Bunlar, aslında etrafımızdaki düşmanların parasız uşaklarıdır. Yabancıların İslam coğrafyasında hedeflerine ulaşmalarında etkin bir şekilde rol oynamaktadırlar. On kişinin katıldığı bir oturumda on çeşit tarz-ı tefekkür olduğunu ve sonuçta birbiriyle çelişen birçok plan ve programın ileri sürüldüğünü görmekteyiz.
Bu ayrılık ve dağınıklık ruhu, toplumun bütün işlerinde görülmektedir.
Günümüz dünyasında ‘fertler’, ne kadar güçlü, sermayeli, kabiliyetli olurlarsa olsunlar, bireysel çalışmalar sonucunda yenilgiye uğrayacaklarını bilmelidirler.
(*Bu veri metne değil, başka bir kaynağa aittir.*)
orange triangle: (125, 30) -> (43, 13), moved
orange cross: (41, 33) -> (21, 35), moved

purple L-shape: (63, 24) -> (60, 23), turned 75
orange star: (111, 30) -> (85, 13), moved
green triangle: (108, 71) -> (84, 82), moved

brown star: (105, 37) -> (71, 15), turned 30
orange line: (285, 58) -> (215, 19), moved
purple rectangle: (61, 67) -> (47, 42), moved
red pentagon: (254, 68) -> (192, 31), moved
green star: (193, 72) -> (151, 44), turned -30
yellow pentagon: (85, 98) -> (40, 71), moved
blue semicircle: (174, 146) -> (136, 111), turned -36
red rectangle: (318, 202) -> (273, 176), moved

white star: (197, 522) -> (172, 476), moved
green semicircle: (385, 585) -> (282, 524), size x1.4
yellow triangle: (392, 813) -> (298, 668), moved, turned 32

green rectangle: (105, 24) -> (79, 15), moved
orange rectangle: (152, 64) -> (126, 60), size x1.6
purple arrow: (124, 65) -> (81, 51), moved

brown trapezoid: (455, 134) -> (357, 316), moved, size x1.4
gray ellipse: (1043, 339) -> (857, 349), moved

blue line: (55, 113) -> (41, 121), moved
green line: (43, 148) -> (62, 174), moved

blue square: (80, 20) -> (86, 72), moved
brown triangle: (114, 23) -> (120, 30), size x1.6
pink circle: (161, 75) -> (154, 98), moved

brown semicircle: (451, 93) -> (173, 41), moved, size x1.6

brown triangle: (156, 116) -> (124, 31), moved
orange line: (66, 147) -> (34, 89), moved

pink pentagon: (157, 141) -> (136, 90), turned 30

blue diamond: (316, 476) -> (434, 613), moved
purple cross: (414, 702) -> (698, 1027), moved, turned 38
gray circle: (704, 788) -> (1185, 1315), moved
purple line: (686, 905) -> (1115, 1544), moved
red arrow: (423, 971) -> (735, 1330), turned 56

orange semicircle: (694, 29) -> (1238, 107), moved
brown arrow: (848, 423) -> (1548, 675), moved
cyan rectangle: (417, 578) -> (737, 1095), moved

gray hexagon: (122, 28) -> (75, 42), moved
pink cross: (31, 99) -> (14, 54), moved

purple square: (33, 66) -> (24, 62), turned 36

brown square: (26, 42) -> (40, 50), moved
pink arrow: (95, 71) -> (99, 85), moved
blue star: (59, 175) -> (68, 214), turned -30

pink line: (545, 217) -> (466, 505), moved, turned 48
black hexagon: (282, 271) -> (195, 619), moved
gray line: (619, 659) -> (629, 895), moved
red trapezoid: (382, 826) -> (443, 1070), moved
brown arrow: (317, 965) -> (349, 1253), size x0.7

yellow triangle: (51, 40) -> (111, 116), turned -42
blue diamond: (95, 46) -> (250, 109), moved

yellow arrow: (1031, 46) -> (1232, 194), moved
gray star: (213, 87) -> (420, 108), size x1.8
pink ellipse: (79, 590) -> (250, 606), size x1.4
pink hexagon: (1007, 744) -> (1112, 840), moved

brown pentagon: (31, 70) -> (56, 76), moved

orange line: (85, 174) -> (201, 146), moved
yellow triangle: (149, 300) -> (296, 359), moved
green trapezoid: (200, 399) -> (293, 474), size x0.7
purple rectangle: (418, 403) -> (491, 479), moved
Dünyamız, cemiyetler ve topluluklar halinde mücadele dünyası haline gelmiştir. Tekillerin ilerleme şansları yoktur.
Bizler neden bu duruma geldik?
Acaba bugün ikiyüzlülük, çıkar ve anlaşmazlığa dayalı ilişkilerle, bireysel çalışmalarla hiçbir işte başarılı olamayacağımızı hala anlayamıyor muyuz?
Yoksa eğitimimiz yanlış bir niyetle olduğu için, bütün sınıflar cemaat faaliyetleri değil de, kişisel hedeflere mi yönlendirilmeye çalışılıyor?
Ya da, bizde hedef uğrunda fedakârlık edebilecek, hoşumuza gitmeyecek bazı şeylere göz yumabilecek, grup çalışması gerektiği zaman; kişiliğimizden taviz verebilecek bir ‘ahlaki ergenlik’ ve hedefe imanımız yok mudur?
Sorunları ötelemenin, geçiştirmenin, hatta sorun yokmuş gibi davranmanın, sorunlarla yüzleşmekten kaçmanın işlerimizde hile ve sahtekârlık yapmanın dünya ve ahiretimize gölge düşürdüğünü idrak etmiyor muyuz?
Bunlar maalesef cevabını benim veremeyeceğim birtakım sorulardır.
Allah sonumuzu hayır etsin. Ülkemizi ve milletimizi dost görünen nadan dostların şerrinden korusun. Topluca yaşama şuurunu elimizden almasın.